Tai-Shan Schierenberg

Tai-Shan Schierenberg
Tai-Shan Schierenberg’s intense, sometimes enigmatic portraits appear to be composed of rough-edged geometric chunks of color that one minute say “person”, and the next shout “paint!”

Schierenberg is an English painter based in London, whose work in in the National Portrait Gallery, London; and whose subjects include Queen Elizabeth II, the Duke of Edinburgh and physicist Stephen Hawking.

He also does wonderful landscapes, but his passion and focus is in portrature.

His handling of his subjects ranges from straightforward to semi-representational to conceptually challenging. I favor those works in which he finds an almost landscape-like monumentality in the shapes of the head and face, but cleaves more closely to the observation of the immediately seen.

Tai-Shan Schierenberg is on display in a solo exhibition at the Flowers Gallery in New York, that runs until April 2, 2016.

[Via Wil Freeborn]

8 Replies to “Tai-Shan Schierenberg”

  1. Election to membership of the Royal Society of Portrait Painters is based solely on the quality of an artist’s work. No Proposers or Seconders are required and it is not restricted to British artists. The Society of Portrait Painters was founded in 1891. Twenty years later it became the ‘Royal Society of Portrait Painters’, with its early membership including John Everett Millais, George Frederick Watts and James McNeil Whistler.
    Whatever, Schierenberg is one of a kind.

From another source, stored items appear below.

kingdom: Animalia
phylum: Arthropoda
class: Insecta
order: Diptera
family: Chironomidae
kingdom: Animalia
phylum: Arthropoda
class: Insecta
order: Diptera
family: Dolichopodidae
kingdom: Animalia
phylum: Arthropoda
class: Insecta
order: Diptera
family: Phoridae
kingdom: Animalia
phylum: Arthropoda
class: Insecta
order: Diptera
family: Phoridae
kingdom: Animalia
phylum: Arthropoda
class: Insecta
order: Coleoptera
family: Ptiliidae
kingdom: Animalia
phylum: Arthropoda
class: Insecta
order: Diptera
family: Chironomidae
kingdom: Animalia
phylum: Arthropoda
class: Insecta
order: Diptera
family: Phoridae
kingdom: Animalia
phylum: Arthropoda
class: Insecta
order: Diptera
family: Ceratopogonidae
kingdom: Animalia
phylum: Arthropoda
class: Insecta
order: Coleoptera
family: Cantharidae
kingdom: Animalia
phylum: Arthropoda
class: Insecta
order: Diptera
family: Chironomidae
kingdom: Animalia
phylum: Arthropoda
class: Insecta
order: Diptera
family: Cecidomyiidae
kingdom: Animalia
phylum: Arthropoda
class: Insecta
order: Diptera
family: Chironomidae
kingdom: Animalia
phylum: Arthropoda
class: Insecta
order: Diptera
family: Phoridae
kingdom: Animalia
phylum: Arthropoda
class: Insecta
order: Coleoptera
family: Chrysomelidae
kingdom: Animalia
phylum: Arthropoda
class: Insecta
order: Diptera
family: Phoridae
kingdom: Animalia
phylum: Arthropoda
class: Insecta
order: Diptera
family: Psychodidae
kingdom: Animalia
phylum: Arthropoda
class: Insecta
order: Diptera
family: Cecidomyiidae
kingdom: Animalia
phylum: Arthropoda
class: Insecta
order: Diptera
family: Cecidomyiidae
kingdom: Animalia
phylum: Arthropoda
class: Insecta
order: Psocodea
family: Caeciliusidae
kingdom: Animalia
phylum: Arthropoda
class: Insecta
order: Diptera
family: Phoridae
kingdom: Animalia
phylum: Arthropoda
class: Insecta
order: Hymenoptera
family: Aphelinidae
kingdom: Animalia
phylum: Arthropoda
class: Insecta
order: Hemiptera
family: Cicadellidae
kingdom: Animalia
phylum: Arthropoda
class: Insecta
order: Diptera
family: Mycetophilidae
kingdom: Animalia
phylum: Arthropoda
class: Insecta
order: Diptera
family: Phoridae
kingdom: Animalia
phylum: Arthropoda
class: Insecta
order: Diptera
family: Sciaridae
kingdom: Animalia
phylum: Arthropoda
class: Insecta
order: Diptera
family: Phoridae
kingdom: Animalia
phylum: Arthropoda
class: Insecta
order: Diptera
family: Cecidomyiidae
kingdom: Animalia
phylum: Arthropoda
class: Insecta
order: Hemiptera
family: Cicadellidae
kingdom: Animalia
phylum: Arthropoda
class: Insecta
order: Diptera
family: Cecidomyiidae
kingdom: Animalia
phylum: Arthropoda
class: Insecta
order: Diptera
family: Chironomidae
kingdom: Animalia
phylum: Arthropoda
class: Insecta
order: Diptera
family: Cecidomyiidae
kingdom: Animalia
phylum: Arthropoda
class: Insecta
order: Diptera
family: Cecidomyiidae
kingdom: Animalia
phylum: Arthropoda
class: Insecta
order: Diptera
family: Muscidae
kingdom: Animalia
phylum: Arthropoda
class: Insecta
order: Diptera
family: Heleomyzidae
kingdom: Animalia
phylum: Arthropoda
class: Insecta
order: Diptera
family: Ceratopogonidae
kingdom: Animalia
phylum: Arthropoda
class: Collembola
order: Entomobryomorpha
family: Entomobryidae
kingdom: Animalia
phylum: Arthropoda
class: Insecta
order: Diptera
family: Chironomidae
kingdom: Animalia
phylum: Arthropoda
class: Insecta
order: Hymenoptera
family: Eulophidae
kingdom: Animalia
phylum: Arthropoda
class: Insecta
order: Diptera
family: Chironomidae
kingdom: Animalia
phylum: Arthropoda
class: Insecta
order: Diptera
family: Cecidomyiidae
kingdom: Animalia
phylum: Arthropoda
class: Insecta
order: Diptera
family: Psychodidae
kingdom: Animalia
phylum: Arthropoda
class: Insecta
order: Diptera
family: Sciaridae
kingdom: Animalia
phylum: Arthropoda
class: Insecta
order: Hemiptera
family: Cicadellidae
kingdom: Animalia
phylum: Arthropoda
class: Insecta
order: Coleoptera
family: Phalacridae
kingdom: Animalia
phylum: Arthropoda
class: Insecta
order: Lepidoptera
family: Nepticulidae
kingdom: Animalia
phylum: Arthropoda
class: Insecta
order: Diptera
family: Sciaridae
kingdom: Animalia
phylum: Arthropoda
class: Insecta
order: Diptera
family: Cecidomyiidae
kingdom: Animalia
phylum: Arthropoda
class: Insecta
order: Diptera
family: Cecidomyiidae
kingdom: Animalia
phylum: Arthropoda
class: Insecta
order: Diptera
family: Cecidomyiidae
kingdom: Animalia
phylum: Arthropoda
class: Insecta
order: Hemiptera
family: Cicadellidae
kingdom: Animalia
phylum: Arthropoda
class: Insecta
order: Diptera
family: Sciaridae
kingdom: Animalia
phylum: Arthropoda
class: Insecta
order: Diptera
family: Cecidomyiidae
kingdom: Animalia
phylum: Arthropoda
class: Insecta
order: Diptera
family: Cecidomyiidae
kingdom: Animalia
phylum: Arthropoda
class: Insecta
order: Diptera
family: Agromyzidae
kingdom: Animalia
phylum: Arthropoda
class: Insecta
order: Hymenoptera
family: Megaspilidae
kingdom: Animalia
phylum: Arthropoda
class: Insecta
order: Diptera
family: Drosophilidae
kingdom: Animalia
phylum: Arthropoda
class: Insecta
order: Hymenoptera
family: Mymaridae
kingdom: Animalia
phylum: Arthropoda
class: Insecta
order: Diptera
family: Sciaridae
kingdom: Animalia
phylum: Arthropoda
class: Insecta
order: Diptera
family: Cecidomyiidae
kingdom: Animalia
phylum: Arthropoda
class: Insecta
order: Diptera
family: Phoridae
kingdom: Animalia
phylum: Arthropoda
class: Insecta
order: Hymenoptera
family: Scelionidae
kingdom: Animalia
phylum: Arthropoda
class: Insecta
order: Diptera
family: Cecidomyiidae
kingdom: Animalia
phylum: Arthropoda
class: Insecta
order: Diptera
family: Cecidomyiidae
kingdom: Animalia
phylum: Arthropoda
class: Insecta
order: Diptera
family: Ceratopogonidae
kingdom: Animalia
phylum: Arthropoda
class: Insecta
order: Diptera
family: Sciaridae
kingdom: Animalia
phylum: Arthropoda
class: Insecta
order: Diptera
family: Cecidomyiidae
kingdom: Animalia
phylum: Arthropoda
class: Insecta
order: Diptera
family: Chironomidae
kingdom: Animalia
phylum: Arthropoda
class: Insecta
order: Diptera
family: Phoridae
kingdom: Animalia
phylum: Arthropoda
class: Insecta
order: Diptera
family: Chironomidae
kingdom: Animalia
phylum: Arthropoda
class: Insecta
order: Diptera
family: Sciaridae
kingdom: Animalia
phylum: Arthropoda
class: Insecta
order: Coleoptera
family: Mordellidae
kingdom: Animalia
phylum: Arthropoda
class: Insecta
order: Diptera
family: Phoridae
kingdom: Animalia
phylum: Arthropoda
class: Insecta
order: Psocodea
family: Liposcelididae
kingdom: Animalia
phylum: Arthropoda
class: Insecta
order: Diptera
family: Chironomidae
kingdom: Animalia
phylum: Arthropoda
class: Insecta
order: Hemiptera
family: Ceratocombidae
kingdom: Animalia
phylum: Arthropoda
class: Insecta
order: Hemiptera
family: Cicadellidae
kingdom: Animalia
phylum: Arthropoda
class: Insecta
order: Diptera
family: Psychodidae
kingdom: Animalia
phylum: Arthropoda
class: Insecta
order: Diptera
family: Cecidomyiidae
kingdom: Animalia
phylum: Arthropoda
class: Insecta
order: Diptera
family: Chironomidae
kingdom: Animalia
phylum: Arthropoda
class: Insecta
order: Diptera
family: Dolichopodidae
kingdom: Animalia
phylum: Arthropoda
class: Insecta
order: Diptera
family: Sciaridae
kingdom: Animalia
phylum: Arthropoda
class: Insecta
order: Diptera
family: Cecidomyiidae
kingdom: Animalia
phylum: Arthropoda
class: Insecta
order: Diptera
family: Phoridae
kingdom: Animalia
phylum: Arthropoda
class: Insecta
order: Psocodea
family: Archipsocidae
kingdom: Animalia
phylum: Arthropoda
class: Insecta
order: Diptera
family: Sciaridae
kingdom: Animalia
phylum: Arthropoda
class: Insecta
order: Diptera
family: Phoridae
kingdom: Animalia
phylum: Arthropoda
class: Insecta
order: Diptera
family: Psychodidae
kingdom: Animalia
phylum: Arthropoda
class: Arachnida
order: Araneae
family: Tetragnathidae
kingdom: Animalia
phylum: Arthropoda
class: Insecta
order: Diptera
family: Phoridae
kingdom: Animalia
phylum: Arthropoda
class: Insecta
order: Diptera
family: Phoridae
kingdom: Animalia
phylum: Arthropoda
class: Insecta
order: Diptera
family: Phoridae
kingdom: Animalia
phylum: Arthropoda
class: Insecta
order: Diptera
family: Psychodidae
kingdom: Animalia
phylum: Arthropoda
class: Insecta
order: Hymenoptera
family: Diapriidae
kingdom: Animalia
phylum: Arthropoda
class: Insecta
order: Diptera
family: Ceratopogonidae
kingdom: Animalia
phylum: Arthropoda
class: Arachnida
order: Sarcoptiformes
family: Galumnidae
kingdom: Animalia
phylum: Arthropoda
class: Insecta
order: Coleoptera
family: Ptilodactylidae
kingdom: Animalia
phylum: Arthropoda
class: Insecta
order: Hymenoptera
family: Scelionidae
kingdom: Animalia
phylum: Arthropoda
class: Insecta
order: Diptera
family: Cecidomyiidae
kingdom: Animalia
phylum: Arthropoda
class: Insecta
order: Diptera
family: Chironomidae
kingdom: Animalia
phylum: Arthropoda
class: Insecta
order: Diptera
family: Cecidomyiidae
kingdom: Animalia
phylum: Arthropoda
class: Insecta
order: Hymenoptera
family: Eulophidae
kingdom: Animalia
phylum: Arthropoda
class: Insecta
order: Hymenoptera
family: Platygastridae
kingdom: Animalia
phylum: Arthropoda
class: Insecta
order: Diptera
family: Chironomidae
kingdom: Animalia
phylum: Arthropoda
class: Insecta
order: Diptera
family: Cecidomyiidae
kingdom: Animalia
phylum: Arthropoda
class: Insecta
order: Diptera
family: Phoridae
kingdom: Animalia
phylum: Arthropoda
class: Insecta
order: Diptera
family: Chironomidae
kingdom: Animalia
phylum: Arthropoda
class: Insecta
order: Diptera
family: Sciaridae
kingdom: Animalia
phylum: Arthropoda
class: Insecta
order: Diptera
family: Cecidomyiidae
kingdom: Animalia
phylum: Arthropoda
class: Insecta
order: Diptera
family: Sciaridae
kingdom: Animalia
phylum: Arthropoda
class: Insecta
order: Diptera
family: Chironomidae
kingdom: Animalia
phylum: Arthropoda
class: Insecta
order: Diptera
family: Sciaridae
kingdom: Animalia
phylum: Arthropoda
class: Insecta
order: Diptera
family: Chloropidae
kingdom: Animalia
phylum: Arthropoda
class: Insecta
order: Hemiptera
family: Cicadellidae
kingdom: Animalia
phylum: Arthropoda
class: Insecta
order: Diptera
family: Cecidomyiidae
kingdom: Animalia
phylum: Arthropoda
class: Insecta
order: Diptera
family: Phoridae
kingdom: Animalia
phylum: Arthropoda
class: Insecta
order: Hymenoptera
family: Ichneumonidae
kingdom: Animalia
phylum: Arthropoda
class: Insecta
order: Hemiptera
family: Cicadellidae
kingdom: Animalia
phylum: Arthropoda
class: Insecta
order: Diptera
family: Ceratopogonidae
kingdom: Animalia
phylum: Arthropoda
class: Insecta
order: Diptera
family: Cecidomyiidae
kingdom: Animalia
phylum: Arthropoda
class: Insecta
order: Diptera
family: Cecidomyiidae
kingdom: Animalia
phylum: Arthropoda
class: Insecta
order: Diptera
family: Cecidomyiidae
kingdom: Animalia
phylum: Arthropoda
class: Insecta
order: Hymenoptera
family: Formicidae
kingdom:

  2. Great post showing some new work to me, thanks for that.
    Tai-Shan is a very nice person, I met him when I was being cheeky and surreptiously sketched one of the models. He noticed me and came over during the brake to see what I was up to. I was expecting to be told off but he was genuinely interested in my sketch book and we had a very enlightening talk on portrait painting.

  3. One of my absolute, all-time favorites. Thanks for posting. What one doesn’t easily realize from the blog post is the sheer size of some of his portraits. For some, one needs to stand ~30 feet back; any closer, the picture breaks up into the chunks of color you mention. The brushwork is very interesting up close, as well. (His paintings must take forever to become dry enough to transport!). In my mind, as good as Lucien Freud.

  4. Charley, have you seen the YouTube watercolor demos posted by Marek Yanai? His work bears some relationship to this- bold, intense colors, large planes- I like it very much. I like Tai-Shan’s work as well. I’ve loved Lucian Freud’s work for years, and it seems that Freud is this fellow’s favored master. Thanks for sharing these works.